以下、それぞれの項目について簡単にご紹介します。
パリ協定6条
パリ協定6条では、市場メカニズムなどの、複数の国が協力し各国の合計排出量を削減する制度が定められています。しかし、発展途上国の削減目標の多くは「何も行わない場合と比べて〇%」などのように相対的なものであるため、先進国に削減量を譲渡したとしてもその分実際に削減しているのかを確かめられません。そのため、排出削減量が二重計上され計算上の削減量と実際の削減量が合致しない恐れがあります。
EUなどの上記の問題を減らすために6条の利用を抑えようとする意見と、オーストラリアや中国などの6条を積極的に用い排出量削減を容易にしようという意見が対立し、COP24で持ち越された課題でしたがCOP25においても明確な合意には至りませんでした。
2030年目標
パリ協定では、気温上昇を2℃に抑え、さらに1.5℃を目指す目標が定められています。しかし昨年、気候変動に関する政府間パネル(IPCC)より、各国から提出された2030年目標を合計しても目標達成には不十分であることが報告されました。そのため、2030年目標をより厳しいものにしようという声が高まっています。ただしCOP25では、目標引き上げの義務化には至らず目標見直しを推奨する程度に留まりました。
ワルシャワ国際メカニズム(WIM)
気候変動に伴い、現在発展途上国を中心に海面上昇や台風、干ばつなどの環境被害が見られています。今後増大が予想される「ロス&ダメージ(損失と被害)」の問題に国際的に対処するため、2010年のCOP19においてワルシャワ国際メカニズム(WIM)の設置が決定されました。しかし、このワルシャワ国際メカニズムをパリ協定の下に位置付けたい米国と、気候変動枠組条約の下にこのまま位置づけたい途上国の間で対立が起きたのです。これは、パリ協定の離脱を宣言している米国がパリ協定と同時にWIMを離脱したいと考えているのに対して、途上国は上記の問題を米国抜きで議論することは難しく離脱後もWIMに残るべきだと考えているためです。

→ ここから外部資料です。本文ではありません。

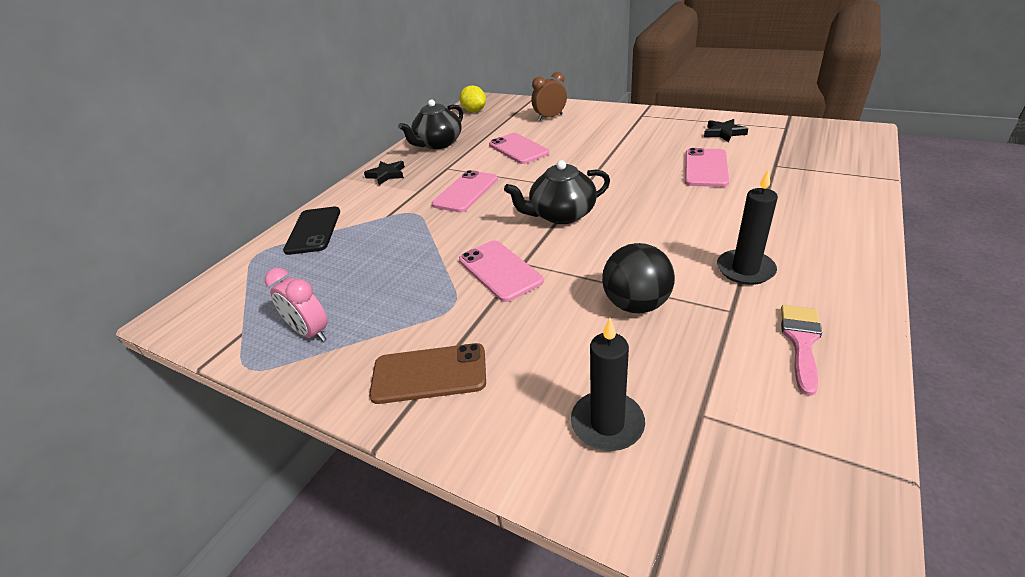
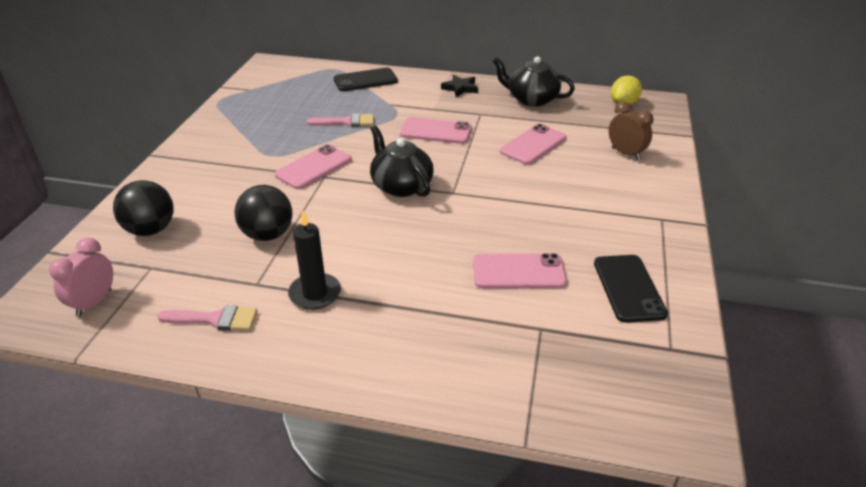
camera: 70 degrees right, 0 degrees up
pink clock [265,268,328,341] -> pink clock moved to [49,238,113,317]
brown phone [369,343,486,404] -> none
black candle [571,318,645,451] -> black ball [113,180,173,236]
black star [704,119,748,142] -> black phone [594,255,668,323]
none -> pink brush [307,113,374,127]

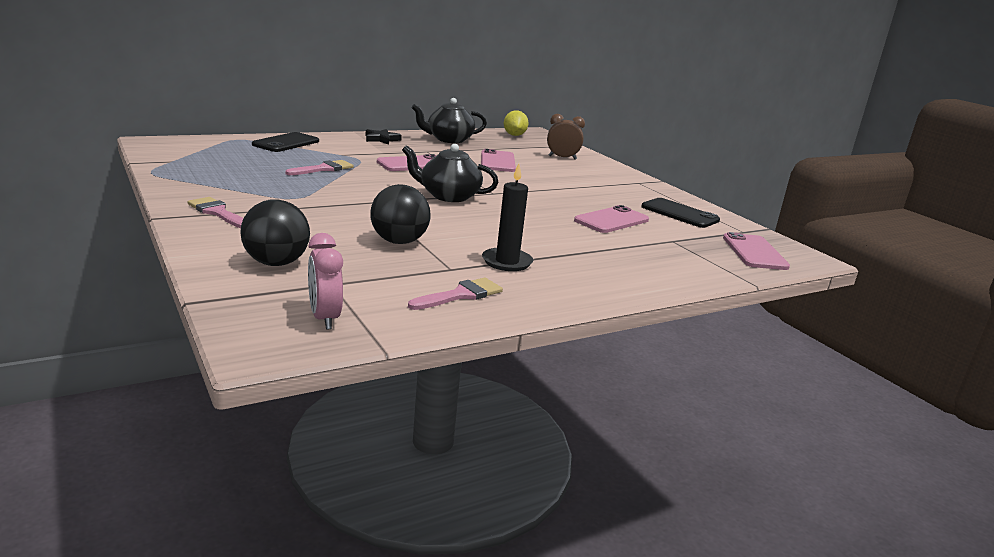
camera: 45 degrees left, 15 degrees down
pink phone [274,145,352,189] -> pink phone moved to [723,232,790,270]
none -> pink brush [187,197,243,228]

ただし、2021年2月にバイデン政権下の米国がパリ協定へ正式に復帰したため、この問題がCOP26に引き継がれることはありませんでした。
COP26の成果は?COP25での課題は解決した?
COP26では、各国の2030年目標の引き上げやパリ協定6条の合意に注目が集まりました。
各国の目標引き上げ
前項で述べたように、パリ条約の目標達成のためには目標引き上げが不可欠です。実際に、4月に開催された気候変動サミットでは、EUや米国、日本、英国など各国が目標引き上げを発表しました。ここでは、「共通タイムフレーム」と呼ばれる各国が定める貢献(Nationally Determined Contribution:NDC)の目標期間を5年とするか10年とするかといった課題に注目が集まっています。また、最大排出国でありながら地球サミットでは目標引き上げを定めなかった中国の動向も争点となりました。
パリ協定6条
前述の通り、パリ協定6条は前回のCOP25に引き続いての課題ですが、持ち越されたのは議論が失敗したためではなく慎重に議論された結果です。6条は利権に関わるデリケートな問題であり、また早急に取り決めずともパリ協定の施行に問題はないため、二重計上を確実に防止し削減目標を効果的なものにするために慎重に決めるべきなのです。
国際的な動向に注目しよう
パリ協定が策定されてからは主要国のみならず世界各国が環境問題への意識を高めていく方向にシフトしており、私たち一人ひとりの意識改革が求められています。しかし、環境問題は非常に流動的で、常に情報が更新されています。私たちが仕事や日常生活のなかで環境問題対策に取り組むには、最新の動向や情報を知らなければなりません。その点でCOPは、環境問題への取組に関する最高意思決定機関であると同時に、私たちが現在の環境問題の状況や各国の取組状況を知ることのできる貴重な機会です。COPをきっかけに、あらゆる国際的な問題や取組に注目しましょう。